Christine felt acutely aware of his presence as she listened to the speech made by Donald Gillies in the Gaelic, and she could imagine him smiling sardonically as she fumbled with her reply in a language which, to her sudden shame, she had neglected to learn, apart from the odd word or two. “Good-morning to you, Donald” she could say in the old man’s native tongue, and “God be with you” when she met an ancient islander on the rutted moor road above the Port, but beyond these everyday salutations she could not go.
A regatta was being held in the bay and sports for the school children in the playing fields at the foot of Askaval, to which she went to present the prizes given by her grandmother.
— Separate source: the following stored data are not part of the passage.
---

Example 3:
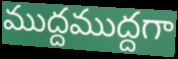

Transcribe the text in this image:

ముద్దముద్దగా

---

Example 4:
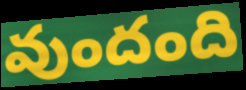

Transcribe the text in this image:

వుందంది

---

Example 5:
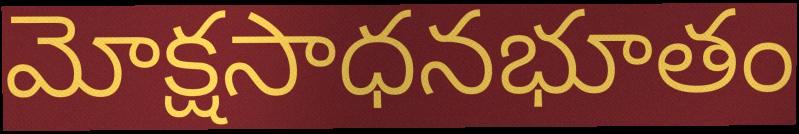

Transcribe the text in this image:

మోక్షసాధనభూతం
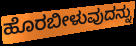
ಹೊರಬೀಳುವುದನ್ನು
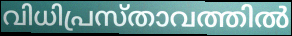
വിധിപ്രസ്താവത്തിൽ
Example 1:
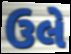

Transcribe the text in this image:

ઉલે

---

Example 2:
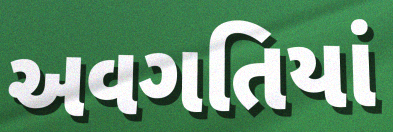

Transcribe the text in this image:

The mounting excitement in her veins was pure pride in lineage and tradition, pride in the past and the fact that she was to play her own part in all this in the future. In a good many ways, she mused, it would be a pleasant life. It would have to be a largely unselfish one, but it was the life she knew, and she would have Dame Sarah’s splendid example before her.
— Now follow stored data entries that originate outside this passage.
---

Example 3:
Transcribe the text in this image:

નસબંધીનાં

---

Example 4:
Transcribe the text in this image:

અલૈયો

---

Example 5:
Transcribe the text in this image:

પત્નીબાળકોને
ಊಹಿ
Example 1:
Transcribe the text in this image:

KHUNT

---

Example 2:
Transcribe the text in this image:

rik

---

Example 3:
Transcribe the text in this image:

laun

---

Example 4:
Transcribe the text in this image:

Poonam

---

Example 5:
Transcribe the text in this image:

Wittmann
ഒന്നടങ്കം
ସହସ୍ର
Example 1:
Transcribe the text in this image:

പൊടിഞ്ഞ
In that moment she did not link Hamish Nicholson with the future as she saw it. She did not see him either as an asset or a liability to Erradale. He had remained so long the desired and unattainable that it was almost impossible to include him in her scheme of
things, although it was not to be very long before he was to play his part.
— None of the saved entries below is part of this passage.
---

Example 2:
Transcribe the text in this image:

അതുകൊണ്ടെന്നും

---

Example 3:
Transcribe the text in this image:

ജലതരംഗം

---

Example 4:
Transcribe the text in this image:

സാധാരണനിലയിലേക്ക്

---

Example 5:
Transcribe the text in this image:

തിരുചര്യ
When she went back, to Erradale House to dress for the evening, for the banquet and ball which Dame Sarah had planned so lovingly ail these months ago when she was in Paris, Hamish was with her, but so, also, were Jane and Rory and several others of the small house-party which her grandmother hoped to entertain for the next two days. Hamish walked close by her side, however, as if he alone had the right to do so, as handsome and confident an escort as any girl could have wished for on such an important day.
When she had dressed she ran quickly along the passage to Jane’s room, flushing with pleasure when Jane exclaimed:
“You look like a princess, Chris!”
“What with princesses and heiresses I don’t quite recognize myself!” Christine laughed. “Hamish wanted to know this afternoon what it felt like to come into an inheritance.” Her face clouded a little. “I felt so sorry for him—so guilty in some ways,” she added.
Jane did not answer, and when she looked round at her Christine was surprised by the guarded expression in her friend’s eyes.. “You needn’t have worried,” Jane said after a moment. “I don’t think Hamish was reflecting on his hard lot.” Her tone was suddenly brittle, her brown eyes remote. “He would be far more interested in you as the heiress.”
Christine recoiled before the bitter words.
“I’m not going to believe that, Jane,” she said breathlessly. “You and Rory are sometimes very unfair to Hamish. He couldn’t have kept Ardtornish, even if he had tried.”
“Perhaps not,” Jane said, tight-lipped. “Don’t let’s argue about it, anyway. Not to-day.”
They went down the staircase together, and the first person Christine saw, striding across the deserted hall to where Dame Sarah had taken up her position to receive her guests, was Finlay Sutherland.
He had come. He had come, after all—after ignoring their invitation for two whole weeks! It was an imposition, a shocking breach of etiquette on his part, yet he was bending over her grandmother’s hand with the utmost assurance and—arrogance.